I'm not sure why but yesterday was this blog's best day ever as measured by unique visitors - 2570. I'm equally unsure (and slightly worried) as to why http://www.used-aircraftsales.com/ should be the top referrer.
More movement on the issues around the dissemination of scientific research using the web and its impact on researchers, funding bodies, libraries and publishers. The Research Information Network in the UK has published a very full report on the operations and costs of scholarly publishing. The idea was to take some of the heat out of the open-access debate and replace it with some light and informed debate. I've been invited to chair a workshop on November 14 in London and everyone is welcome. There are many sides to this discussion but at least this report has been prepared properly, thoughtfully and impartially. Not least because the Chair of the overseeing panel is an old acquaintance from the days when I was a medical commissioning editor and signed him up to co-author the Oxford Textbook of Clinical Pharmacology.

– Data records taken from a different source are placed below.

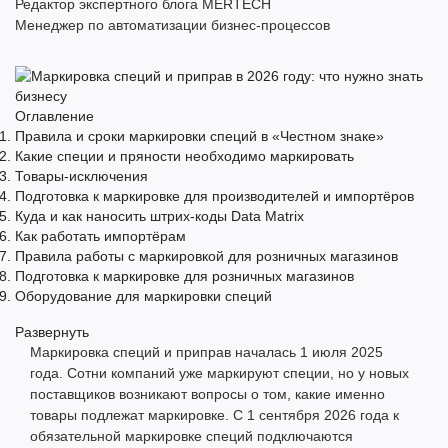
Редактор экспертного блога MERTECH
Менеджер по автоматизации бизнес-процессов
Оглавление
Правила и сроки маркировки специй в «Честном знаке»
Какие специи и пряности необходимо маркировать
Товары-исключения
Подготовка к маркировке для производителей и импортёров
Куда и как наносить штрих-коды Data Matrix
Как работать импортёрам
Правила работы с маркировкой для розничных магазинов
Подготовка к маркировке для розничных магазинов
Оборудование для маркировки специй
Развернуть
Маркировка специй и приправ началась 1 июля 2025
года. Сотни компаний уже маркируют специи, но у новых
поставщиков возникают вопросы о том, какие именно
товары подлежат маркировке. С 1 сентября 2026 года к
обязательной маркировке специй подключаются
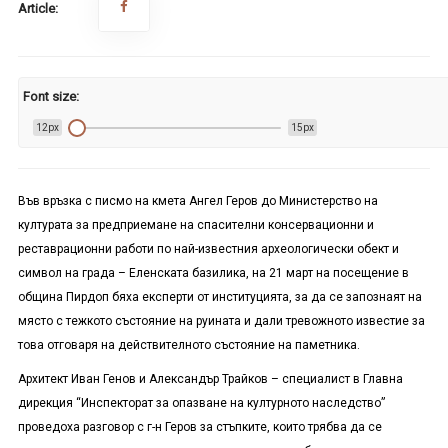
Article:
Font size:
12px
15px
Във връзка с писмо на кмета Ангел Геров до Министерство на
културата за предприемане на спасителни консервационни и
реставрационни работи по най-известния археологически обект и
символ на града – Еленската базилика, на 21 март на посещение в
община Пирдоп бяха експерти от институцията, за да се запознаят на
място с тежкото състояние на руината и дали тревожното известие за
това отговаря на действителното състояние на паметника.
Архитект Иван Генов и Александър Трайков – специалист в Главна
дирекция “Инспекторат за опазване на културното наследство”
проведоха разговор с г-н Геров за стъпките, които трябва да се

And more on public libraries. The Libraries Minister, David Lammy, has dismissed those trying to focus libraries on books (as opposed to community centres or worse) as:
Those that want to turn the clock back to some highly-selective and rose-tinted vision of libraries from their own childhoods are out of luck. I’m with them as far as putting the written word at the heart of the library service. And I’m with them on the campaign to keep the book stock fresh and relevant. But there’s more to this than nostalgia.

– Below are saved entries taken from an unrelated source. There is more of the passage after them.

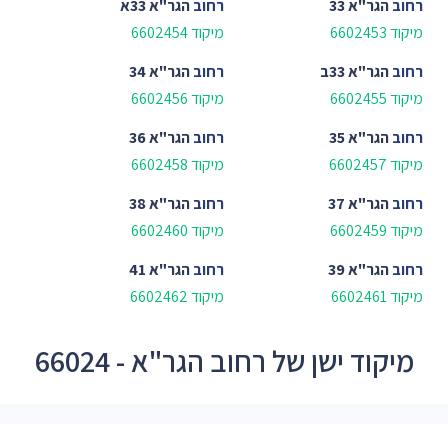
רחוב
הגר"א 33
רחוב
הגר"א 33א
מיקוד 6602453
מיקוד 6602454
רחוב
הגר"א 33ב
רחוב
הגר"א 34
מיקוד 6602455
מיקוד 6602456
רחוב
הגר"א 35
רחוב
הגר"א 36
מיקוד 6602457
מיקוד 6602458
רחוב
הגר"א 37
רחוב
הגר"א 38
מיקוד 6602459
מיקוד 6602460
רחוב
הגר"א 39
רחוב
הגר"א 41
מיקוד 6602461
מיקוד 6602462
מיקוד ישן של רחוב הגר"א - 66024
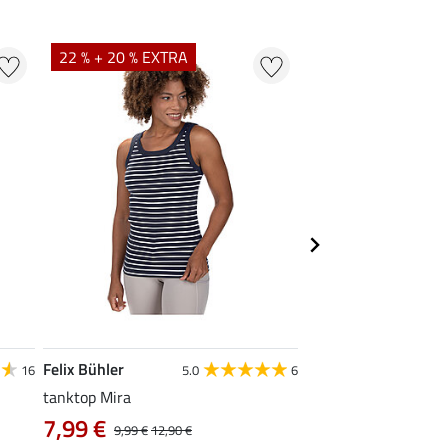
22 % + 20 % EXTRA
22 %
Felix Bühler
STEEDS
16
5.0
6
tanktop Mira
functionele zipshirt 
7,99 €
vanaf 17,90 €
9,99 €
12,90 €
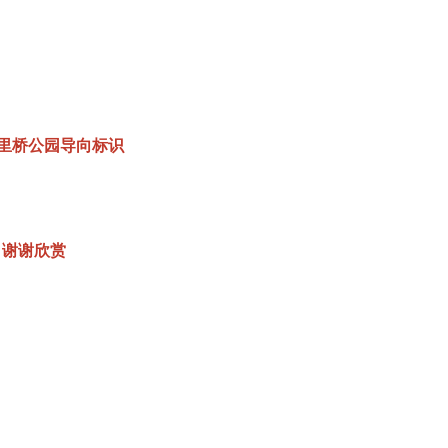
里桥公园导向标识
谢谢欣赏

His solution is to commission a White Paper on Communities, presumably supported by many very wise (and expensive) consultants. Fortunately the importance of libraries and books has been recognised by politicians outside the junta and pressure is building for the implementation of genuine management improvements, genuine investment and genuine recognition of the centrality of the printed word in a modern society. More on this at the excellent Good Library blog.
Incidentally, I must confess that I was rather worried when I spotted Mr Lammy at the Man Booker Prize dinner last week. It might have confirmed his prejudice that the book trade was populated by white, penguin-suited, public-school-educated middle-class (or worse) men entirely cut off from the real multicultural Britain. Thank goodness then that the prize was won by an American-domiciled Indian woman.